The problem is, they sometimes aren’t. But I’ll get to that in a moment–first off, why a love triangle? What makes them appealing to some readers? First of all, love triangles can significantly “up” the conflict in a book. Your protagonist is torn between two choices—maybe one offers security and commitment, the other, excitement and devotion. Which will she choose? It’s a great hook to keep pulling readers along. Secondly, it’s a way to offer a variety of appealing characters. So, okay, maybe not everyone digs a sparkly, devoted vampire—so you offer them a hot werewolf, too. Why not make everyone happy, right?! A recent YA release that did an excellent job at this, IMO, is Lisa Desrocher’s Personal Demons. You’ve got Gabe, the fair, gorgeous “good” boy and Luc, the dark, hot “bad” boy. Another good example—The Hunger Gamestrilogy. There’s devoted Peeta, the boy with the bread, or the older, edgier Gale—take your pick! Done well, you’re offering your readers vanilla and chocolate—and while, ultimately, the book’s protagonist can only choose one, readers can have them both!

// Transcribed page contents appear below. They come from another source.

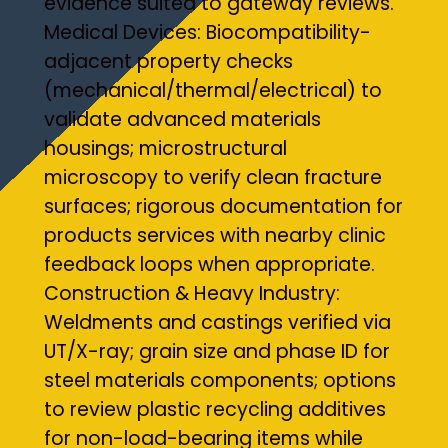
evidence suited to gateway reviews.
Medical Devices: Biocompatibility-
adjacent property checks
(mechanical/thermal/electrical) to
validate advanced materials
housings; microstructural
microscopy to verify clean fracture
surfaces; rigorous documentation for
products services with nearby clinic
feedback loops when appropriate.
Construction & Heavy Industry:
Weldments and castings verified via
UT/X-ray; grain size and phase ID for
steel materials components; options
to review plastic recycling additives
for non-load-bearing items while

But what are some of the pitfalls? One, you have to make the love triangle believable, and this is tricky. It can’t come off as some “tacked on” element—it has to be organic to the story. I, personally, never bought into the Bella/Edward/Jacob love triangle because I never believed that Bella cared for Jacob as anything more than a friend (though clearly other readers did buy it—thus the whole “Team” thing!).

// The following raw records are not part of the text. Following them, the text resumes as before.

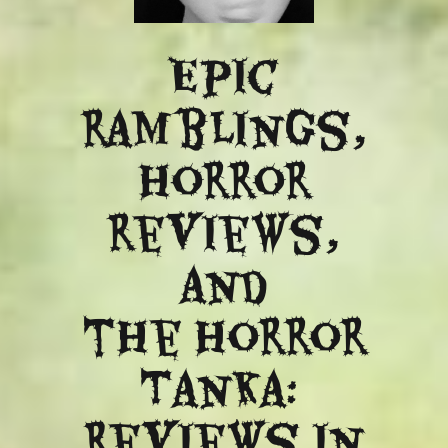
Epic
ramblings,
Horror
reviews,
and
​the Horror
Tanka:
Reviews in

Another common pitfall is making the love interest who “loses out” too appealing, thus making readers fall for the wrong guy (or girl) and thus disappointing them. I think a good way of avoiding this is by making sure it’s very clear to readers who is the “right” choice for your protagonist, even if it takes the protagonist a lot longer to figure this out for themselves. I’ve seen this done really well, particularly in scenarios where the protagonist has a boyfriend or develops a crush on a character while another character—likely the protag’s opposite-sex best friend!) has been secretly pining over them all along, something that readers realize before the protagonist does (for example, Lauren Strasnick’s Nothing Like You; Courtney Summers’s Fall for Anything).
So, what do you think about love triangles—yes or no? Any examples of really well-done triangles you can recommend?
Natalie
these are my favorite love triange books
“The Sky is Everywhere” by Jandy Nelson
Any books by Simone Elkeles!
Emily
I hate them. It’s disgusting. There has to be another way to “up tension”. If you’re ‘torn between two people’, it’s completely unfair to them if you’re obvious to the both of them, and then around the other when they’re both around or whatever the hell it is. If an author needs to resort so low to make things interesting, then maybe their story’s plot is what needs to be worked on, not the development of the character’s love life. And if the story’s plot IS the triangle… well, I hope it doesn’t sell.